__TÂCHE À FAIRE__
Dans le texte sur le dojo Shumeikan, recopiez mot pour mot le passage qui va de « L’essor de la » à « un dojo traditionnel). ».

== TEXTE À LIRE

L’essor de la FFAB, pour laquelle et dans laquelle il n’a jamais négligé le fond de l’Aïkido, l’a conduit à la création d’un dojo traditionnel dès 1992, le dojo Shumeikan. « L’Aïkido est une voie de perfectionnement de l’homme, disait-il. Il ne suffit pas de posséder le brevet d’État pour bien enseigner ». « Je souhaiterais pouvoir y approfondir tout ce qu’il n’est pas possible de travailler réellement lors des stages et des entraînements habituels ». « Mon souhait est que chaque individu découvre de lui-même ce qu’il doit faire, spontanément… trouve où est l’insuffisance et y pallie. ». « C’est bien, ajoutait-il, ce que nous faisons lors de la pratique : trouver la faille chez l’adversaire, y porter l’attaque, discerner les points faibles… et le contrôler. » (cf. l’encadré de Christian Gayetti : Shumeikan, un dojo traditionnel).

====
== LIGNES DE DONNÉES

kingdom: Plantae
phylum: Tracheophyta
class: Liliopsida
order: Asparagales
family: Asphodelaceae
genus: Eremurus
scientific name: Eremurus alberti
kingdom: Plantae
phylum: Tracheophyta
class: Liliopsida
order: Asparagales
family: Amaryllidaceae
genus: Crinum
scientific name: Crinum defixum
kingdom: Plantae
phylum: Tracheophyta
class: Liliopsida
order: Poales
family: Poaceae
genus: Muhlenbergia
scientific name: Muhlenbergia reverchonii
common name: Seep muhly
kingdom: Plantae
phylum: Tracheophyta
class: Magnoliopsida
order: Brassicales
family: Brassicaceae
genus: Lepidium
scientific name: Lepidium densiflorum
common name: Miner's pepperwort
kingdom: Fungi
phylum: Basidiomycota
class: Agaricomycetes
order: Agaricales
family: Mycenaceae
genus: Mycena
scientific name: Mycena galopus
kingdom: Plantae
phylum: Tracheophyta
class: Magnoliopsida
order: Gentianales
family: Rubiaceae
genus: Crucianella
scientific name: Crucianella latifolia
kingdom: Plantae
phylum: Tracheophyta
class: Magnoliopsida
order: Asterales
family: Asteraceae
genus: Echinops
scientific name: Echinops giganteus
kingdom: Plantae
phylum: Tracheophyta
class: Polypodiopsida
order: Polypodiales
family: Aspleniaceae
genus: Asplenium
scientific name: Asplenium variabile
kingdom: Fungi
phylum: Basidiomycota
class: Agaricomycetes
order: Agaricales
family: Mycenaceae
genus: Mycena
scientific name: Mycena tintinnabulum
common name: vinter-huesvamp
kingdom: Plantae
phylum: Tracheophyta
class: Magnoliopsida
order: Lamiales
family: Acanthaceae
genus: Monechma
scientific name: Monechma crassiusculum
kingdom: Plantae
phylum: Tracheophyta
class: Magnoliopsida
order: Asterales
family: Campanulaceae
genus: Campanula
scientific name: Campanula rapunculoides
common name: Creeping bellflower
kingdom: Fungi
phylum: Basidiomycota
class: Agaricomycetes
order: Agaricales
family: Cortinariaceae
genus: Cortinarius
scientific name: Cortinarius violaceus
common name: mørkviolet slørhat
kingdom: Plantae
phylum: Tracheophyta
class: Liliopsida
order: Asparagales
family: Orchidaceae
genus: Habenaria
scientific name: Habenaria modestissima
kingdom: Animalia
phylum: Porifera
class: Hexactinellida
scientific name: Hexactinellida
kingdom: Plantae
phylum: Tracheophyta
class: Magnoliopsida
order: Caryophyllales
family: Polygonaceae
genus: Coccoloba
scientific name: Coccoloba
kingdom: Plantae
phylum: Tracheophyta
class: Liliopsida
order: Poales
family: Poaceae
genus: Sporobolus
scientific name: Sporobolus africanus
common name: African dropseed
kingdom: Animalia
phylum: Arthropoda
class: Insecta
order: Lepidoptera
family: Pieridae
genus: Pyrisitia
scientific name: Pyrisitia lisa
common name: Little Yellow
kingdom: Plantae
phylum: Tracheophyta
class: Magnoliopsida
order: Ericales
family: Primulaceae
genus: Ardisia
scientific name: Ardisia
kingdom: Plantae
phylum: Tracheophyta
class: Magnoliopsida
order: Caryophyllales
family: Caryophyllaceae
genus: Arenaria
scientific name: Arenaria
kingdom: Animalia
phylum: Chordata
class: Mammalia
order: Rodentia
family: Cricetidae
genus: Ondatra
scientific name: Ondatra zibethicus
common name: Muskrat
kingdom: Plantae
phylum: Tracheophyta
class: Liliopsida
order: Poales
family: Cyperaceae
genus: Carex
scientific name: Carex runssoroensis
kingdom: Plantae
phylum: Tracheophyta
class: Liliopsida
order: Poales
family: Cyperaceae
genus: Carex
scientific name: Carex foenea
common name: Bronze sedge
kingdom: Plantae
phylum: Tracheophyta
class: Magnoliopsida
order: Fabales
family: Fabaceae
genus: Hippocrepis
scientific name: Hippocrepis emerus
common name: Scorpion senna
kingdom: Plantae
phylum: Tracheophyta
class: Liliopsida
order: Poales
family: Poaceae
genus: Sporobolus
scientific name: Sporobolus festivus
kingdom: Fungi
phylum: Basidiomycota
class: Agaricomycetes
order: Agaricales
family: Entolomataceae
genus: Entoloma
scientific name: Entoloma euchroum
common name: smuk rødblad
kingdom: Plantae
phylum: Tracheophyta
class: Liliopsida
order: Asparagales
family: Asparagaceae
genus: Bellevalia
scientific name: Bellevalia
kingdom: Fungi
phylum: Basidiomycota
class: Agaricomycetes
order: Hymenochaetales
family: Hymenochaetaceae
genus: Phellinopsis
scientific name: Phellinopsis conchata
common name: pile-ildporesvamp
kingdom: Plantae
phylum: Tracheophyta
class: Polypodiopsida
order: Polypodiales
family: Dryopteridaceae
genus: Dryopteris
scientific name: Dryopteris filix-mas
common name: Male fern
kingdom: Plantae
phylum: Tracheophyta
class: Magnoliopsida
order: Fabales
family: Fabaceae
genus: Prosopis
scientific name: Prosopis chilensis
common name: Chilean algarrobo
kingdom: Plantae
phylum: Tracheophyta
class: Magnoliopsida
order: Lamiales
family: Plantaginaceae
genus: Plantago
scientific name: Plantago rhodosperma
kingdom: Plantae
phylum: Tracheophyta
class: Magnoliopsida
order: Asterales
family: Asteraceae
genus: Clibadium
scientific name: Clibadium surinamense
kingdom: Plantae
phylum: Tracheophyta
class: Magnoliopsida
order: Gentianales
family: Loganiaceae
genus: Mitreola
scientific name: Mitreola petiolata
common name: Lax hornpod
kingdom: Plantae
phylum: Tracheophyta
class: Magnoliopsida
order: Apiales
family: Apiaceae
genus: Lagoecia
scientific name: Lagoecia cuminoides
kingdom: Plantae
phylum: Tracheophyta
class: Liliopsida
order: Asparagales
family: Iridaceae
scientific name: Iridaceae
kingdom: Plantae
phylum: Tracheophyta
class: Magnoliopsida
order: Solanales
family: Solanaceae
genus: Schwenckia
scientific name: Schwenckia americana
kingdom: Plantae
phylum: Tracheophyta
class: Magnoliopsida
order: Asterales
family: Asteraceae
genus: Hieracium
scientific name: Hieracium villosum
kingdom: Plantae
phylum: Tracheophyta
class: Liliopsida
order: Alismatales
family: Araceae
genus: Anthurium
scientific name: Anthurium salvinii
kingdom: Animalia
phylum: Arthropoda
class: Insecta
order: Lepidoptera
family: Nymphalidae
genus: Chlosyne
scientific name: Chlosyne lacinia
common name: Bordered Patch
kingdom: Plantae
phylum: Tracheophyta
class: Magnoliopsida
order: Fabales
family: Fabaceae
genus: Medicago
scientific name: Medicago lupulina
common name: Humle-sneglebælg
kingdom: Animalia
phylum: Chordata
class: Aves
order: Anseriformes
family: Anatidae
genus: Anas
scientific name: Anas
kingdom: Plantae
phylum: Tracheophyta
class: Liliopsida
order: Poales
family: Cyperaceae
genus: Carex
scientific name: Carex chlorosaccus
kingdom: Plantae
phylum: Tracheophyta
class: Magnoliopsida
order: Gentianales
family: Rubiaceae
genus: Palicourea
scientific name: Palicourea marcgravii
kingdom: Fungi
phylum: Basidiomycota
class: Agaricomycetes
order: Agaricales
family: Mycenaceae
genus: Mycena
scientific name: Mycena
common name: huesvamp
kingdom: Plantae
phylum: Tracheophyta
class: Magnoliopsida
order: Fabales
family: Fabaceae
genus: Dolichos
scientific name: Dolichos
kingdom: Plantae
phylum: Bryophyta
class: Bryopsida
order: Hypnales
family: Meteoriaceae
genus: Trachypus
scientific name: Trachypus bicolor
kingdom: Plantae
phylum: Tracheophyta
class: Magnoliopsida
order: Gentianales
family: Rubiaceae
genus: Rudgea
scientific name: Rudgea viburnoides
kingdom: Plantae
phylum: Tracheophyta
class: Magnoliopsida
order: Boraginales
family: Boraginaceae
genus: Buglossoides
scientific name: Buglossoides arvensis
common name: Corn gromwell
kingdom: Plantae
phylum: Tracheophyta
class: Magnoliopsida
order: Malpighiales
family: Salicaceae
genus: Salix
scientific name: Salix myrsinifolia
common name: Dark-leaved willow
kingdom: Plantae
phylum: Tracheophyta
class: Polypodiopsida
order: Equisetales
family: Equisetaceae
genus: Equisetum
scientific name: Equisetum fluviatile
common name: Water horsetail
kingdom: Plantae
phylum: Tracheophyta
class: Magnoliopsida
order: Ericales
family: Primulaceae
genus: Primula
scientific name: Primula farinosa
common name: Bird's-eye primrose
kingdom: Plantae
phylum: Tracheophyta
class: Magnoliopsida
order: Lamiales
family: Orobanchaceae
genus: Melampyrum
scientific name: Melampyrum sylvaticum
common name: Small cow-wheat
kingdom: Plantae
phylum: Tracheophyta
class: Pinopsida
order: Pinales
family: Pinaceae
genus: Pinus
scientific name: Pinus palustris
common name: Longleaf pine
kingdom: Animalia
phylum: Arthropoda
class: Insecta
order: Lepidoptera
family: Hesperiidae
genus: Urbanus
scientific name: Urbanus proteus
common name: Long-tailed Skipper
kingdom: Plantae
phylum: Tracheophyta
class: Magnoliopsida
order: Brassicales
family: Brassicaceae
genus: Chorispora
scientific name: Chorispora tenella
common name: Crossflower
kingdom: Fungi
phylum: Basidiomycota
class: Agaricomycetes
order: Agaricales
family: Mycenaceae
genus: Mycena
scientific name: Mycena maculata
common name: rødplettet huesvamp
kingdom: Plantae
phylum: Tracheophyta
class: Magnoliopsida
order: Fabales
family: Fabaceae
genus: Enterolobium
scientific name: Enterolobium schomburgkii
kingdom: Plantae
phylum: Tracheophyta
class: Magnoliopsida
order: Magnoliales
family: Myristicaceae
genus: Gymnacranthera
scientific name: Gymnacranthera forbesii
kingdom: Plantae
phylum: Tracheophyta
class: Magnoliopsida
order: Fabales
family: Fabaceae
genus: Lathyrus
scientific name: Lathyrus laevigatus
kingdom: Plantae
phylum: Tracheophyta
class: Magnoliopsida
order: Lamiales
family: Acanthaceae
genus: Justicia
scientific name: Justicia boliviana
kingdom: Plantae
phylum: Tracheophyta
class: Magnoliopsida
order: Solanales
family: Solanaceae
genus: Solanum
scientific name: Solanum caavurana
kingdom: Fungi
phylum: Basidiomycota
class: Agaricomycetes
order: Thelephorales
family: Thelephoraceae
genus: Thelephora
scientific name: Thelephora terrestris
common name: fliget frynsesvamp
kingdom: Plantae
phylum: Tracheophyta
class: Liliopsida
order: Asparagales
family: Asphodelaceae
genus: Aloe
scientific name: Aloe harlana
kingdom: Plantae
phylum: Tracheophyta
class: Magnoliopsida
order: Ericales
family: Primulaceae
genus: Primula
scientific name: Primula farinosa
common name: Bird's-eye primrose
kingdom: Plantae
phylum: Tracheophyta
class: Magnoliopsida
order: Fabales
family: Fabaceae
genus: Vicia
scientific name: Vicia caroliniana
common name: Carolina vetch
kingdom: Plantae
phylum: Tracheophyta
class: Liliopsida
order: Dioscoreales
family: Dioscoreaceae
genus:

====

__RÉSULTAT__
L’essor de la FFAB, pour laquelle et dans laquelle il n’a jamais négligé le fond de l’Aïkido, l’a conduit à la création d’un dojo traditionnel dès 1992, le dojo Shumeikan. « L’Aïkido est une voie de perfectionnement de l’homme, disait-il. Il ne suffit pas de posséder le brevet d’État pour bien enseigner ». « Je souhaiterais pouvoir y approfondir tout ce qu’il n’est pas possible de travailler réellement lors des stages et des entraînements habituels ». « Mon souhait est que chaque individu découvre de lui-même ce qu’il doit faire, spontanément… trouve où est l’insuffisance et y pallie. ». « C’est bien, ajoutait-il, ce que nous faisons lors de la pratique : trouver la faille chez l’adversaire, y porter l’attaque, discerner les points faibles… et le contrôler. » (cf. l’encadré de Christian Gayetti : Shumeikan, un dojo traditionnel).